OPINION:
ANALYSIS/OPINION:
You almost have to pity Hillary Clinton. She has seen this movie, and now she has to sit through it again. The players are different, but it’s the same old plot: The lady arrives to cheers and high spirits, and eventually the lady vanishes.
She was dispatched the last time by Barack Obama, a freshman senator from Illinois with no executive experience, with a checkered past as a “community organizer” who would soon give “incompetence” a bad name.
This time Hillary can blame only herself. She and Bubba have been playing by rules they wrote to suit themselves, rules which apply to nobody but them. The wheel that goes around comes around, and sometimes twice. And this time there’s finally a shrinking constituency of Democrats willing to give the lady an even break.
She’s counting on the slender hope that nobody out there understands or cares about a lot of geek talk about computers, hard drives, servers and emails. Everybody hates his computer a good part of the time, anyway, and only in Washington are people actually paying attention to “Hillary Horror Movie, the Sequel.”
But if Hillary gives the story a 70 percent discount, her own experts, analysts and consultants don’t. She may ride this one out; she has the money to repair, hide and deny a lot of damage. Or this time, maybe not. The number of her suspicious emails, now in the hands of the FBI to see whether she recklessly stored some of the nation’s top secrets on her vulnerable private server, have ballooned from four to the hundreds in a matter of days.
The story is no longer limited to websites of what Hillary famously calls “the vast right-wing media conspiracy” — The Washington Times, the New York Post, Fox News, several news sites on the Internet and dozens of blogs — but the seepage into the so-called mainstream media threatens to become a torrent.
“Follow the trail here,” Bob Woodward of The Washington Post tells MSNBC, “There are all these emails. They were sent to someone, or someone sent them to her. So, if things were erased here, there’s a way to go back to these emails, or who received them from Hillary Clinton. You’ve got a massive amount of data that, in a way, reminds me of the Nixon tapes.”

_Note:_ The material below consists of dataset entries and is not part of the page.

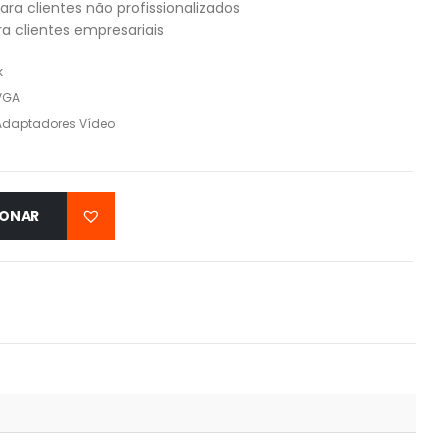
ara clientes não profissionalizados
a clientes empresariais
k
VGA
Adaptadores Vídeo
IONAR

The Nixon tapes, however, dealt with political secrets, some smarmier than others, about how enemies might be brought down and little- to medium-sized lies covered up. What the investigators into the Hillary emails are looking for are emails in which Hillary exposed some of the nation’s top security secrets.
Some of the messages that have already come to public view have shown that they were “redacted,” or edited, to eliminate references to classified information. This raises the question of why she thought the computer system at the State Department was not good enough for her, and why she thought she was entitled to an email system of her own, which she kept at her home in New York. Not even at her other home in Washington.
“I was permitted to and used a personal email,” she told Iowa Public Radio last week, “and obviously in retrospect, given all the concerns that have been raised, it would have been probably smarter not to.” That’s a convoluted way of saying she permitted herself to have what she wanted, and “I wish I hadn’t got caught at doing something I shouldn’t have been doing.”
She’s hard at work now spinning the story that we should thank her, not scold her, for finally furnishing her emails two years after she retired as secretary of State. “If I had not asked for my emails all to be made public, none of this would have been in the public arena.”
That’s bunkum, too. Rep. Trey Gowdy, chairman of the House committee investigating Hillary, told interviewers Monday, with a certain heat, that the emails were not “turned over,” but “taken.” Her surrender to the inevitable is something akin to the bank robber, with hundred-dollar bills sticking out of his pockets, who surrenders without a shootout and expects that to prove his innocence.
Hillary seems rattled, so rattled that she invokes Benghazi to deflect attention from the email scandal. “Here is what I won’t do,” she said at a rally at “a wing ding” at Storm Lake, Iowa, “I won’t play politics with national security or dishonor the memory of those who we lost.”
The irony, which she may not appreciate, is that it was the Benghazi investigators who stumbled on to the lady’s private server and the emails. Tall oaks from little acorns grow.
• Wesley Pruden is editor emeritus of The Washington Times.